ANBU
.
.
Disclaimer : Tokoh-tokoh yang muncul dalam fanfiction ini original by Mr. Masashi Kishimoto (Naruto) , sementara ceritanya sendiri murni dari hasil pemikiran autor.
Warning : Typo, AU, Sasuke/Sakura/Dan yang lainnya, Rated M, OOC, Mengandung unsur sex, sedikit gore.
.
.
CHAPTER I
.
.
.
Suara langkah kaki cepat, lambat, sedang, berlari bahkan bahu yang saling bertubrukan terdengar saling sahut menyahut. Diwarnai gerutuan, seruan, tawa dan juga lelucon kotor semakin meramaikan suasana kantor Anbu di kota Konoha disiang hari yang panas terik.

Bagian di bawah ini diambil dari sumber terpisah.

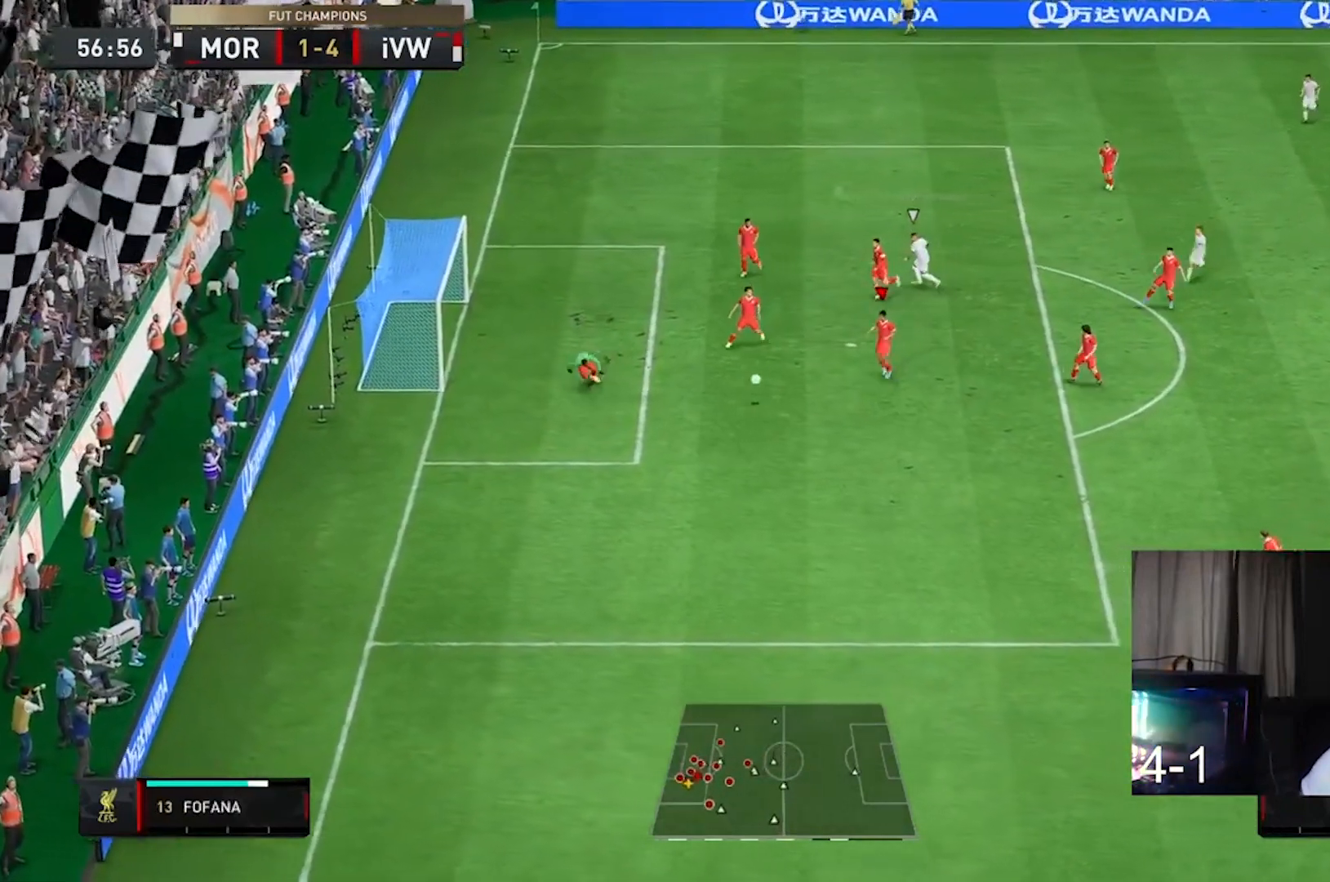
{"buttons": [], "left_stick": "down-right", "right_stick": "center", "events": [[33, "left_stick", "down"], [400, "left_stick", "down-right"]]}
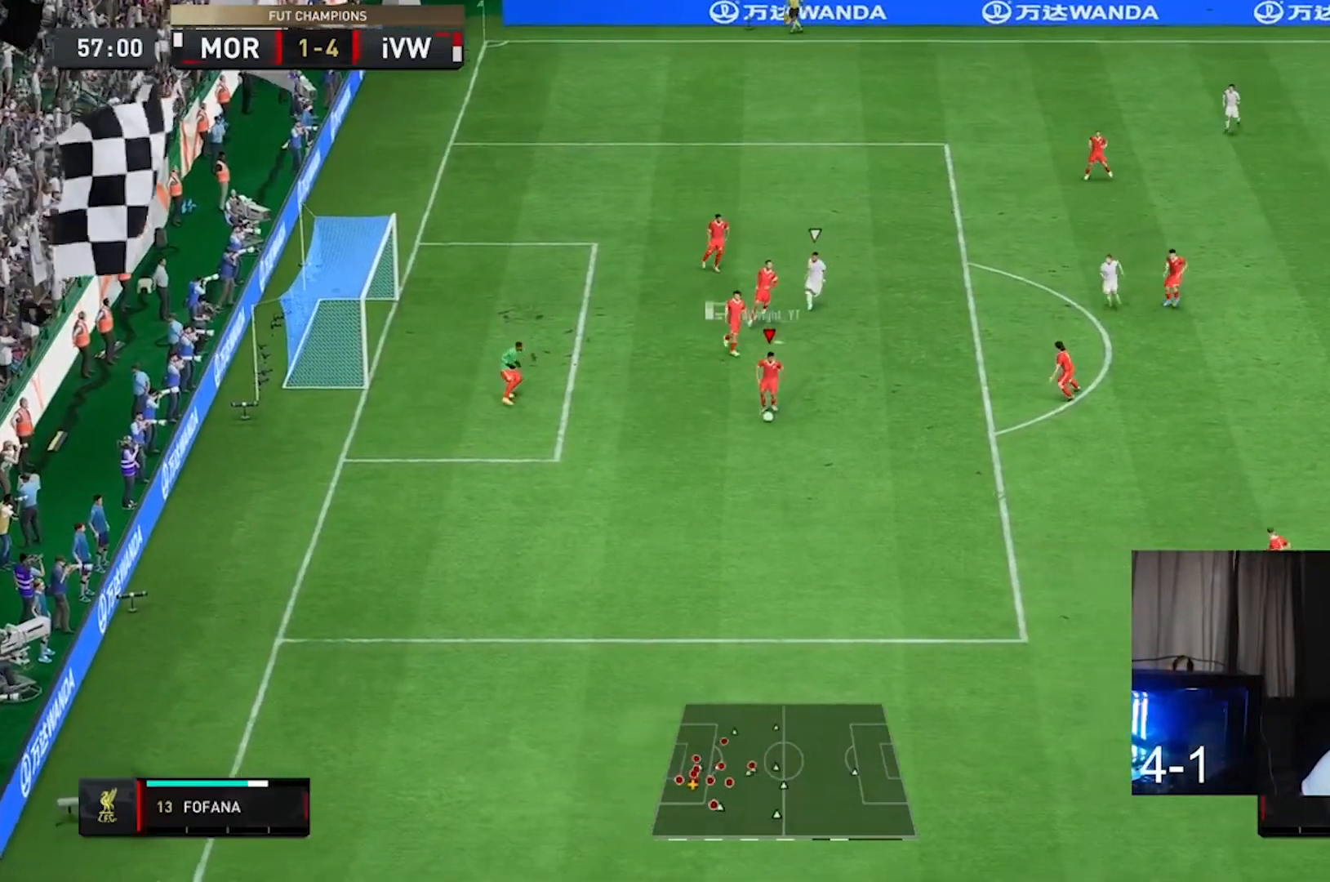
{"buttons": [], "left_stick": "right", "right_stick": "center", "events": [[33, "left_stick", "right"]]}
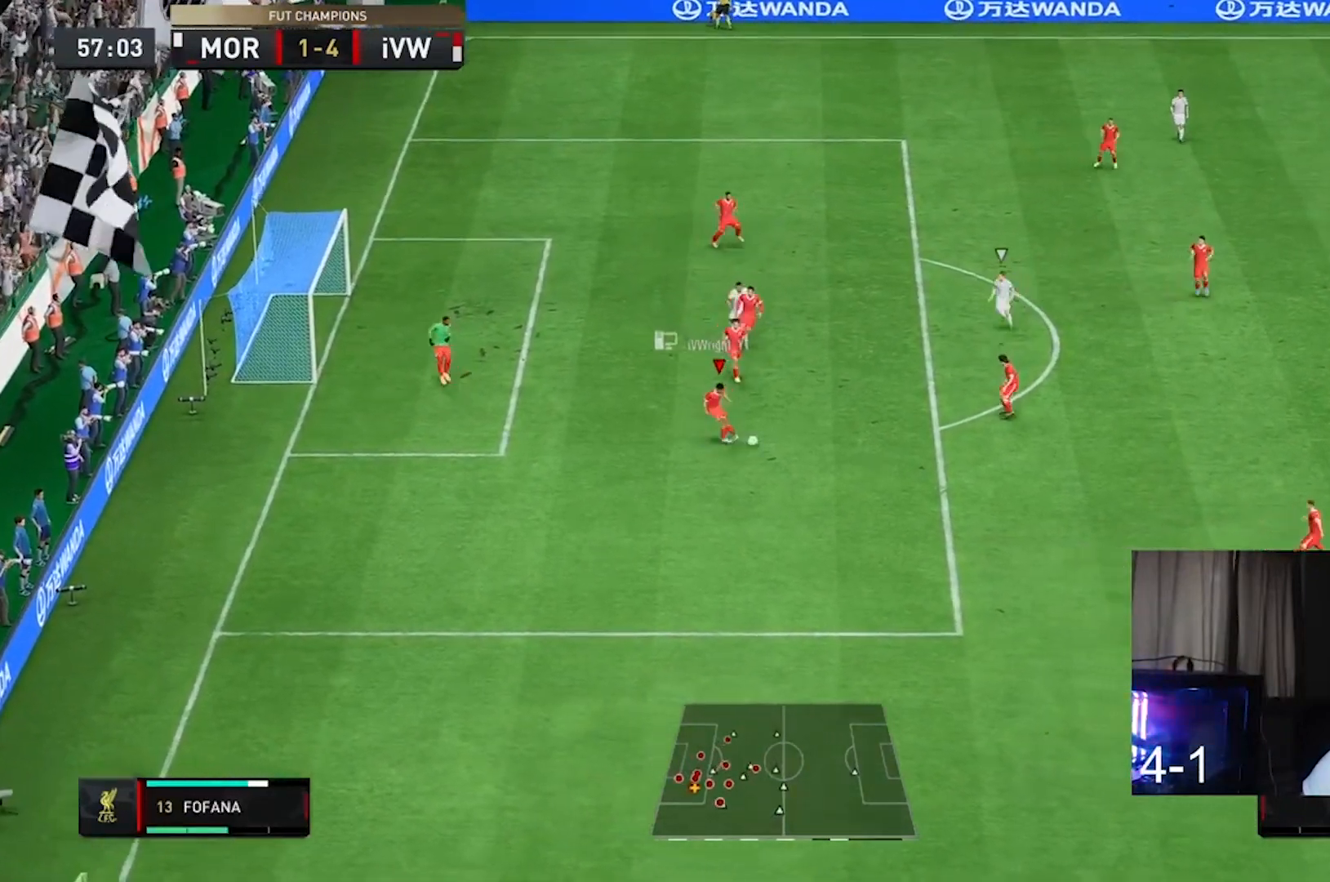
{"buttons": [], "left_stick": "center", "right_stick": "center", "events": [[67, "R2", "down"], [300, "R2", "up"], [500, "left_stick", "center"]]}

Bahkan pendingin ruangan rasanya masih kurang efektif dengan penuhnya gedung oleh para aparat, pelanggar hukum, pegawai kantor dan jangan lupakan para warga sipil yang tak pernah hentinya berkeluh kesah tentang tas mereka yang hilang, pembantu rumah tangga mereka yang gemar mencuri atau bahkan melaporkan orang-orang terdekat mereka yang hilang.
Desahan dari para pegawai kebersihan kantor anbu sering kali sayup-sayup terdengar oleh beberapa pasang telinga karena kotornya lantai kantor atau sampah yang berserakan meskipun baru dibersihkan beberapa menit yang lalu. Teriakan para korban kejahatan dan pelaku kejahatn pun tak bisa dihindari karna salah satu atau bahkan kedua belah pihak tak bisa tenang.
Apapun itu rasanya sudah terlalu biasa bagi para aparat yang setiap hari harus terjebak di situasai dan suasana yang sama seumur hidup mereka. Seharusnya suasana seperti ini bisa saja membuat siapa saja mengalami stress tapi tidak bagi detektif Sasuke. Dengan wajah datar ia menikmati suasana dihadapannya. Bekerja merupakan segala banginya. Ia bahkan rela menghabiskan waktu 24 jam hanya untuk bergelut dengan setumpukan kasus yang menarik perhatiannya. Ya, hanya yang menarik. Sisanya akan ia limpahkan pada junior-juniornya di satuan Anbu seperti Kiba atau Rock Lee.
Ia melangkahkan kakinya dengan santai menuju lantai tiga tempat para pekerja otopsi. Map hitam di sisi kanan tubuhnya mengayun seirama langkah kakinya. Sapaan para juniornya hanya sesekali ia timpali dengan anggukan ringan atau gumaman tak jelas. Terlalu malas untuk berbasa basi tak penting. Waktunya terlalu berharga hanya untuk dibuang-buang percuma.
Langkah kakinya terhenti tepat didepan pintu masuk ruang otopsi. Dari dalam dapat ia dengar suara seorang wanita yang ia kenali sebagai suara Sakura dan suara bariton satunya ia pastikan sebagai Neji. Kedua orang itu memang penghuni tetap ruang otopsi bahkan dimalam hari.
Suara gesekan pintu membuat obrolan diantara Sakura dan Neji terhenti digantikan dengan hembusan nafas kasar dan tatapan bosan dari Sakura. Ia berjalan menjauh saat atasannya Neji berjalan menghampiri Sasuke.
"Kenapa? Pekerjaan baru?" Neji memandang map hitam yang dibawa Sasuke.
"Ah- bukan, map ini hanya berisi dokumen kasus baru. Belum aku periksa."
Sasuke memandang Sakura di seberang ruangan dengan setumpukan sampel darah dan cairan kimia lainnya dia atas meja.
"Wanita rambut permen karet bekas itu apa memang selalu menunjukan wajah jeleknya seperti itu setiap hari?"
Dengan map ditangannya Sasuke menunjuk Sakura yang hanya di balas pelototan kesal dari Sakura.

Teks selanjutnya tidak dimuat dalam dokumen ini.